“Faites-vous stériliser pour toucher vos aides.” Cette déclaration brutale résume la proposition de Dedi Mulyadi, gouverneur de Java-Ouest, qui a soulevé une tempête médiatique et politique en Indonésie début mai. Dans cette province de 50 millions d’habitants, dont 7,5 % vivent sous le seuil de pauvreté, le gouverneur entend lier l’octroi des aides sociales à une vasectomie volontaire des hommes issus des foyers bénéficiaires.
Une mesure perçue comme discriminatoire et sexiste
Derrière une rhétorique de “responsabilité démographique”, la mesure associe explicitement pauvreté et natalité, faisant peser sur les plus vulnérables le poids d’un contrôle des naissances qui, jusqu’ici, reposait presque exclusivement sur les femmes. Dedi Mulyadi questionne d’ailleurs ce déséquilibre :
“Pourquoi 99 % des procédures contraceptives concernent-elles les femmes ?”
Dans cette logique, il propose une prime de 500 000 roupies (environ 27 euros) pour les hommes qui accepteraient la vasectomie.
Mais ce qui est présenté comme une incitation volontaire est perçu par beaucoup comme une coercition déguisée. Conditionner des aides vitales à une procédure irréversible choque, d’autant que cela vise les plus pauvres, souvent sans voix au chapitre.
Une levée de boucliers nationale
La proposition a déclenché un tollé immédiat dans la presse et sur les réseaux sociaux. Militants des droits humains, organisations féministes, associations de lutte contre la pauvreté et même certains leaders religieux y ont vu une atteinte grave à la dignité, à la liberté reproductive et aux droits fondamentaux.
La Commission nationale des droits de l’homme (Komnas HAM) a rappelé que
“la stérilisation ne peut être imposée, même indirectement, sous menace de perte de ressources essentielles.”
Certains comparent cette sortie à des politiques de stérilisation de masse menées dans le passé dans plusieurs pays, souvent sous couvert de lutte contre la pauvreté, mais avec des conséquences désastreuses sur le plan éthique et social.

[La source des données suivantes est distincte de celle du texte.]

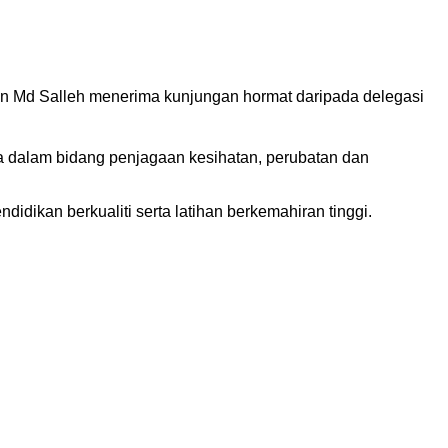
in Md Salleh menerima kunjungan hormat daripada delegasi
ya dalam bidang penjagaan kesihatan, perubatan dan
dikan berkualiti serta latihan berkemahiran tinggi.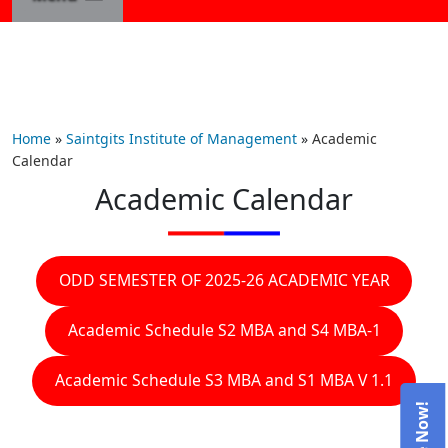
Home
»
Saintgits Institute of Management
»
Academic
Calendar
Academic Calendar
ODD SEMESTER OF 2025-26 ACADEMIC YEAR
Academic Schedule S2 MBA and S4 MBA-1
Academic Schedule S3 MBA and S1 MBA V 1.1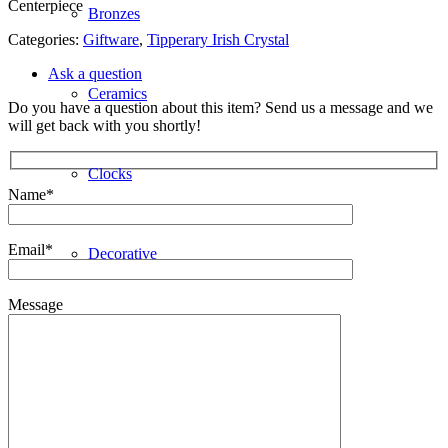
Centerpiece
Bronzes
Categories:
Giftware
,
Tipperary Irish Crystal
Ask a question
Ceramics
Do you have a question about this item? Send us a message and we
will get back with you shortly!
Clocks
Name*
Email*
Decorative
Message
Furniture
Giftware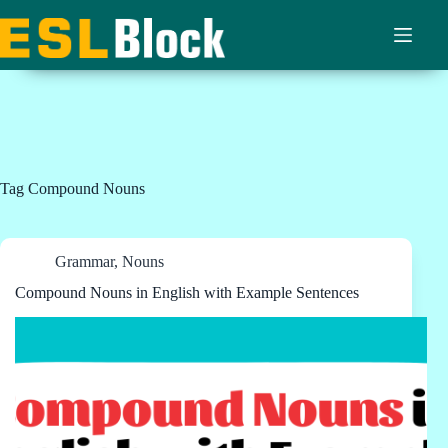
Skip
to
content
Tag
Compound Nouns
Grammar
,
Nouns
Compound Nouns in English with Example Sentences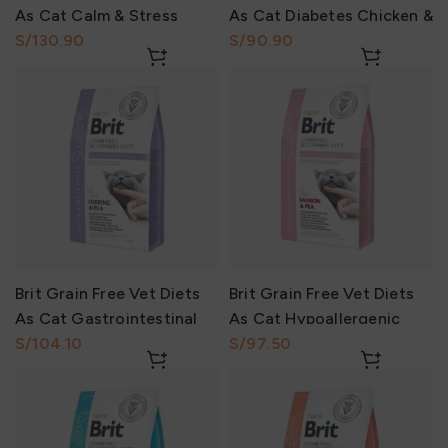
As Cat Calm & Stress
As Cat Diabetes Chicken &
Relief Salmón & Pea 2Kg
S/
Pea 2Kg
S/
Brit Grain Free Vet Diets
Brit Grain Free Vet Diets
As Cat Gastrointestinal
As Cat Hypoallergenic
Herring & Pea 2Kg
S/
Salmón & Pea 2Kg
S/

Un symptôme d’un malaise plus profond
Cette polémique révèle plus largement les tensions croissantes autour des politiques de natalité dans les pays à forte densité démographique, comme l’Indonésie. Elle témoigne aussi d’un glissement inquiétant vers des politiques conditionnelles, où l’aide sociale devient un levier de contrôle plutôt qu’un droit fondamental.
Alors que Java-Ouest connaît une forte urbanisation, une croissance démographique rapide et une précarité tenace, la solution proposée par son gouverneur met en lumière l’incapacité de certaines élites à proposer des réponses structurelles, préférant des mesures spectaculaires aux réformes profondes.